İnsan olarak hayatta istemediğimiz, hoşlanmadığımız pek çok olayla karşılaşırız. Eleştirilir, hastalanır, haksızlıklara maruz kalır, yalnız bırakılır, hapse atılır, mal varlığımızı kaybederiz. Çoğu insan bunlar karşısında sinirlenir, moral olarak çöker, isyan eder, öfkelenir, aşırı derecede üzülür ve telâşa kapılırken; hayata ve olaylara farklı açılardan bakmayı başarabilenler; onları ibretle, sabırla, metanetle, cesaretle karşılar ve onları kendisi için uyarıcı ikazlar veya yükseltici vasıtalar olarak görürler. Aslında, hayatta herhangi bir hâdisenin mânâsı veya yorumu; onun etrafına çizdiğimiz sınıra veya koyduğumuz çerçeveye bağlıdır.

Evrende Her şey Güzeldir
Her şeyde, hattâ en çirkin görünen şeylerde, hakiki bir güzellik vardır. Kâinattaki her şey, her hâdise ya bizzat güzeldir veya neticeleri itibarıyla güzeldir. Bir kısım hâdiseler görünüşte çirkin ve karışık görünse de o görünen perde arkasında gayet parlak güzellikler ve hikmetler saklıdır. Evrende tesadüfî, boş ve gereksiz bir yaratılışı kim gösterebilir? Atoma bakın, hücreyi inceleyin, insanı bütün azalarıyla araştırın, içinde bulunduğumuz ekosistemi, güneş sistemini ve sonsuz uzayı düşünün. Hangisinde tesadüf, abesiyet ve gayesizlik vardır? Karlı, fırtınalı bir kışın arkasından güzel bir baharın geleceğini hepimiz biliriz. O sebeple kışın soğuk yüzüne takılıp kalmadan onun kendi içindeki ve arkasındaki güzellikleri görmeye çalışırız. Eğer bunu göremezsek, kış acılı bir zaman dilimi olur. Esen rüzgâra, yağan yağmura küfreden insanlarla hiç karşılaştınız mı? Onlar, aksi takdirde kendisinin de susuz kalacağını hiç düşünmeden, beceriksizliği yüzünden kendi menfaatine az bir zarar verdiğinde, susuz kalan canlılara su taşıyan bulutu hareket ettiren rüzgâra, yağan yağmura hemen isyan eder, o güzel olaylara küfrederler. Bunlar, çerçeveyi kendi küçük menfaati etrafına koyan ve hâdiselere sadece kendisi açısından bakabilen olumsuz ve dar bakış açılı insanlardır.

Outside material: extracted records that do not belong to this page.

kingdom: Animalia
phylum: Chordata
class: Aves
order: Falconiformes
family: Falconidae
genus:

Aslında, güzel görünen hâdiselerin ardından kötü sonuçlar, kötü görünen hâdiselerin ardından ise harika sonuçlar çıkabilir. Kur'ân'ın ifadesiyle "Hoşlanmadığınız bir şey sizin iyiliğinize olabilir veya hoşlandığınız şey sizin aleyhinize olabilir. Bunu siz bilmezsiniz ama Allah bilir." (2/216) Pek çok kişiden dinlemiş veya yaşamışızdır: Çok arzu ettiğimiz bir şey olmaz, aradan belli bir zaman geçtikten ve yeni hâdiseler olup bittikten sonra, iyi ki o şey olmamış deriz. Veya olmamasını arzu ettiğimiz halde olan bir şey için de; iyi ki olmuş dediğimiz pek çok hâdise vardır hatırımızda.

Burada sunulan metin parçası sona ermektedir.